Union Bank offered 12.5 million shares via the unique private placement incorporating a tender basis and a book building process. The minimum bid was Rs. 26 per share.
Sources said that the placement had received bids as high as Rs. 34 per share whilst the biggest application was at Rs. 30 per share. Previously 7.5 million shares were placed with a foreign institutional shareholder at Rs. 28 each, bringing the total offered via private placements to 20 million shares.
The private placement comes hot on the heels of Union Bank successfully completing a Rights Issue worth Rs. 250 million (10 million shares at Rs. 25 each) prior to Christmas.
These two issues along with an Initial Public Offering (IPO) slated for February are part of Rs. 1.1 billion fund raising exercise by Union Bank to boost its capital. The IPO will be priced at Rs. 25 per share. The Bank in a statement last week said the innovative fund raiser consisting of a Rights Issue, a Private Placement and a subsequent Initial Public Offering has received remarkable and an overwhelming level of attention from both local and foreign investors. The Rights Issue concluded on 2 December had been oversubscribed by four times. Via the IPO, Union Bank will offer 15 million shares.
Analysts state that this is a much sought after and a rare investment opportunity.

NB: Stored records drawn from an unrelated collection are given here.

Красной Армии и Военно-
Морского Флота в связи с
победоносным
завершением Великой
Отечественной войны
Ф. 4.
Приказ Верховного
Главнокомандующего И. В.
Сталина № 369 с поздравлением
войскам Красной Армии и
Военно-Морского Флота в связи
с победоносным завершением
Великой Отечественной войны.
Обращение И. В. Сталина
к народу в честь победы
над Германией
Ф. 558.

The Bank is working with its advisors NDB Securities and Acuity on the proposed IPO. On completion of this multi-stage process, the Bank will fulfill all Central Bank requirements pertaining to capital adequacy until year 2015.
Anil Amarasuriya, Director/Chief Executive Officer of Union Bank in a statement last week said: “The over subscription of the Rights Issue highlights the confidence expressed by our existing shareholders.”
“We are entering an exciting phase, the country’s Per Capita Income is expected to double in five years and the banking industry is poised as a key growth sector thus, concurrently highlighting exciting future opportunities for Union Bank,” he added.
The Bank plans to raise in excess of 1.1 billion through the above funding methodologies and expects to support the implementation of the Bank’s ambitious expansion and consolidation programmes in the next couple of years. To this effect, we will be making further announcements on our Organic and Inorganic growth plans for the Bank he said.
Indubitably one of Sri Lanka’s fastest growing banks, Union Bank will soon be a force to reckon with in the Banking industry offering advanced banking solutions to both the Small and Medium Enterprise and Retail sectors in Sri Lanka. Amarasuriya stated that the Bank’s plans are on track, supported by sound financial standing, network expansion; value addition to its products, image building, and technology upgrades the Bank is well geared to becoming a power house in banking.
An indigenous bank, Union Bank has since it commenced operations in 1995, chalked up many successes, including the introduction of many firsts to the banking industry. The Bank currently has 20 branches including five in the North of Sri Lanka and is expected to open up to 10 new branches in the coming months.